The major areas of concentration include Canadian, American, British, European, and Women's History. Courses are also offered which are designed to provide insight into current national or international issues. Additional offerings which have relevance to contemporary Canadian society include the History of Crime and Cities in North America.
1) History majors taking the minimum number of required History courses (twelve in a general program, or twenty in a four-year Honours program), may obtain credit for only two 100-level History courses. Majors taking additional History courses may count only one further 100-level History course towards their degree requirements.

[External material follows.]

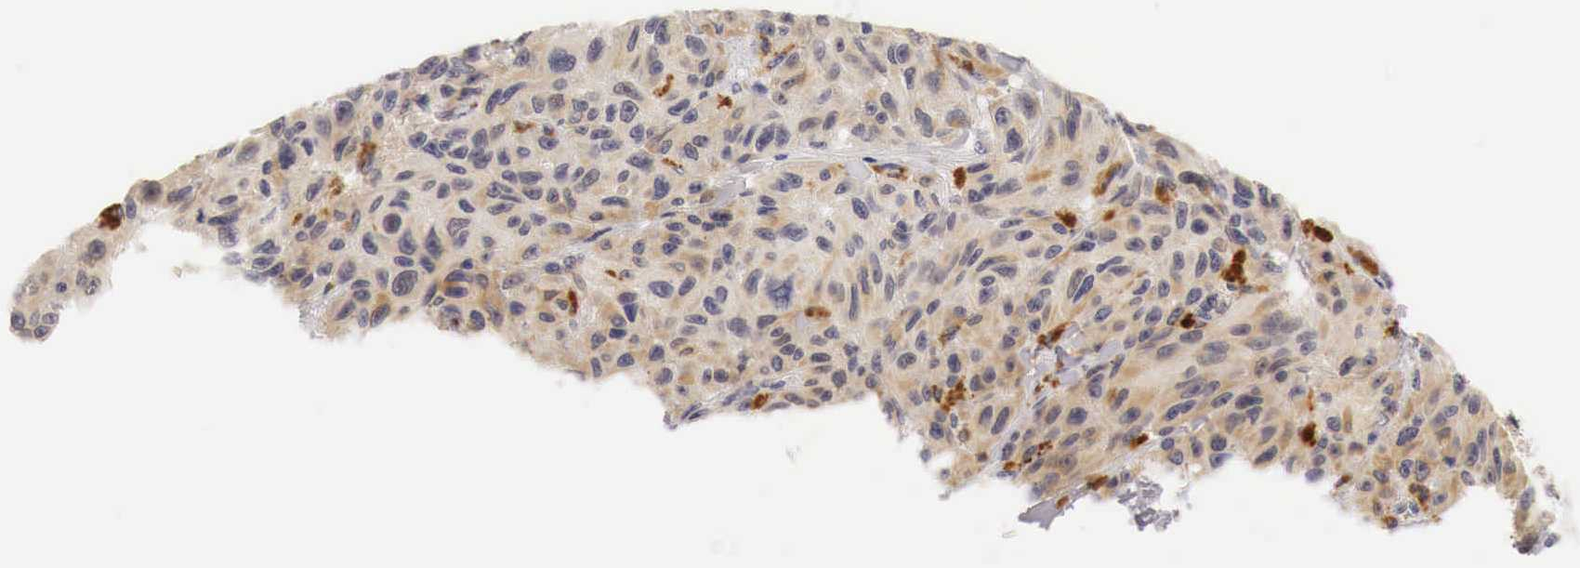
{"staining": {"intensity": "weak", "quantity": "25%-75%", "location": "cytoplasmic/membranous"}, "tissue": "melanoma", "cell_type": "Tumor cells", "image_type": "cancer", "snomed": [{"axis": "morphology", "description": "Malignant melanoma, NOS"}, {"axis": "topography", "description": "Skin"}], "caption": "Weak cytoplasmic/membranous staining is seen in about 25%-75% of tumor cells in melanoma.", "gene": "CASP3", "patient": {"sex": "male", "age": 70}}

2) Students taking History as an option may take more than two 100-level courses for credit and may select courses through the 300 level. Permission for 400-level courses is necessary unless these are required in an existing program.
The study of history provides skills essential to many careers - in teaching, law, business, museums, journalism, or public service. It develops critical thinking, research, and writing skills, using both old and new technologies, in a small department with ready access to professors. History is also fascinating in itself, offering a window on various groups and perspectives that shaped the past, both in Canada and comparatively across the globe. Finally, studying the societies, politics, and ideas of past times sharpens the historical memory we can bring to issues of the present, informing and inspiring an active citizenship.
Course Outside of the Department Which May Be Counted Toward History Requirements
Up to four of the following courses may be used to satisfy the Major requirements for any history degree: 12-262, 12-263, 12-271, 12-272, 24-130, 24-230, 40-240, 40-241, 95-240, 01-252. (Please note, instructor’s permission may be required.) No more than one of this list may be used to satisfy the requirements for a Minor in History.